■ Records to process ■
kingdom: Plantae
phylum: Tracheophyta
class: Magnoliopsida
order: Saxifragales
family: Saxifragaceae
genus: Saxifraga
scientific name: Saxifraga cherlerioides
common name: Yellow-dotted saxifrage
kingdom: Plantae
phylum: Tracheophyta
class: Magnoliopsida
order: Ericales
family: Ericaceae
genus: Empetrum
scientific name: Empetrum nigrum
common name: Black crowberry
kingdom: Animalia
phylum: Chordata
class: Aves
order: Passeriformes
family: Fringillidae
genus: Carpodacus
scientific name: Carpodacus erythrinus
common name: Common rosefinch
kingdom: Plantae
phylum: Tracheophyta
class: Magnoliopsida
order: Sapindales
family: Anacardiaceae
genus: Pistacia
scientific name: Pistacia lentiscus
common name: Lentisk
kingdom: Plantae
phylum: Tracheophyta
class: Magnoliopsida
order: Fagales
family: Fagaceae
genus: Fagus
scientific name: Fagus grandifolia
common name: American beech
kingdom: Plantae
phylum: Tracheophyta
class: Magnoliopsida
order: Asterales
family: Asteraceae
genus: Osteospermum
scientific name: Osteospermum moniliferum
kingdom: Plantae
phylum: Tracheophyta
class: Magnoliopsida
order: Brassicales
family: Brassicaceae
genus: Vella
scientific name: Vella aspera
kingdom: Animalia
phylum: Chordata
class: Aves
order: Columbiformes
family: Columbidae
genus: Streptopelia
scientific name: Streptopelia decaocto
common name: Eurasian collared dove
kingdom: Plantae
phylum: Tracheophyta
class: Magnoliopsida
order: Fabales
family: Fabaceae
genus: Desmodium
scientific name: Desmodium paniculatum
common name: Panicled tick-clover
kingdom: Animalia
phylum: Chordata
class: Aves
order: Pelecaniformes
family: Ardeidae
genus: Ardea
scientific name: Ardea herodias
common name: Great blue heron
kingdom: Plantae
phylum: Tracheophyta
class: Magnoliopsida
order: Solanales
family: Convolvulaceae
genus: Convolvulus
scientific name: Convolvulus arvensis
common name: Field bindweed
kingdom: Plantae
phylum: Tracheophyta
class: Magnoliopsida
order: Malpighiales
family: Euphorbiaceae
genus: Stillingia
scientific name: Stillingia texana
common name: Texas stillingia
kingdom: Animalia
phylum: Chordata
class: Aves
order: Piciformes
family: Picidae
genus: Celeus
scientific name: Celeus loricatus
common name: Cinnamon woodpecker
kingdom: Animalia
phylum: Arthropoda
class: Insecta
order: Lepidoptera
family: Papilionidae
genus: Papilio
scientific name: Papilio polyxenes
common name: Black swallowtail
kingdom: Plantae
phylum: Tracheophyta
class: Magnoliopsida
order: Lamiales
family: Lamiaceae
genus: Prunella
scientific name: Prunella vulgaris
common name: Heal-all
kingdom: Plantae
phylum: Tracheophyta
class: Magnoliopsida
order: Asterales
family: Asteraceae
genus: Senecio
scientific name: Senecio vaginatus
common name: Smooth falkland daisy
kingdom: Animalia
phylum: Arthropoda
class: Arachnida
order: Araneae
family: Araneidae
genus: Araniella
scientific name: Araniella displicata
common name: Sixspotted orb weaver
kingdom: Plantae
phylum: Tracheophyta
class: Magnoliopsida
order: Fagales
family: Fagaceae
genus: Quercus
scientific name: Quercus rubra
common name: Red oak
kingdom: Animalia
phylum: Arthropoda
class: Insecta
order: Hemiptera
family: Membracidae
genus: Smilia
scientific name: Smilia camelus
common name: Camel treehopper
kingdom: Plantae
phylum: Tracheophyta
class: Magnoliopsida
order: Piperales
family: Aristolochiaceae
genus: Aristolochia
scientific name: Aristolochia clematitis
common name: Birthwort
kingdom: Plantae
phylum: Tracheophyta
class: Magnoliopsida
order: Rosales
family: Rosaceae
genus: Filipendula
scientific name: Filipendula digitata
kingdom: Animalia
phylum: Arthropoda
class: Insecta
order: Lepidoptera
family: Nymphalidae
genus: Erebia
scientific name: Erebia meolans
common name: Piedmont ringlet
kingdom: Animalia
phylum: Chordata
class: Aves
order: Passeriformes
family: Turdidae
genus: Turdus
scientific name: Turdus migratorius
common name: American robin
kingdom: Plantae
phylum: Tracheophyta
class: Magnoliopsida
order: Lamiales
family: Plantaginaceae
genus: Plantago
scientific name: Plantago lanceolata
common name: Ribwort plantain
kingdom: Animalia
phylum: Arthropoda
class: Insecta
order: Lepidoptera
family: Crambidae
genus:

■ The problem ■
Starting from the first line of the rows, write out every line word for word up to and including the line that contains "genus: Pistacia".

■ The answer ■
kingdom: Plantae
phylum: Tracheophyta
class: Magnoliopsida
order: Saxifragales
family: Saxifragaceae
genus: Saxifraga
scientific name: Saxifraga cherlerioides
common name: Yellow-dotted saxifrage
kingdom: Plantae
phylum: Tracheophyta
class: Magnoliopsida
order: Ericales
family: Ericaceae
genus: Empetrum
scientific name: Empetrum nigrum
common name: Black crowberry
kingdom: Animalia
phylum: Chordata
class: Aves
order: Passeriformes
family: Fringillidae
genus: Carpodacus
scientific name: Carpodacus erythrinus
common name: Common rosefinch
kingdom: Plantae
phylum: Tracheophyta
class: Magnoliopsida
order: Sapindales
family: Anacardiaceae
genus: Pistacia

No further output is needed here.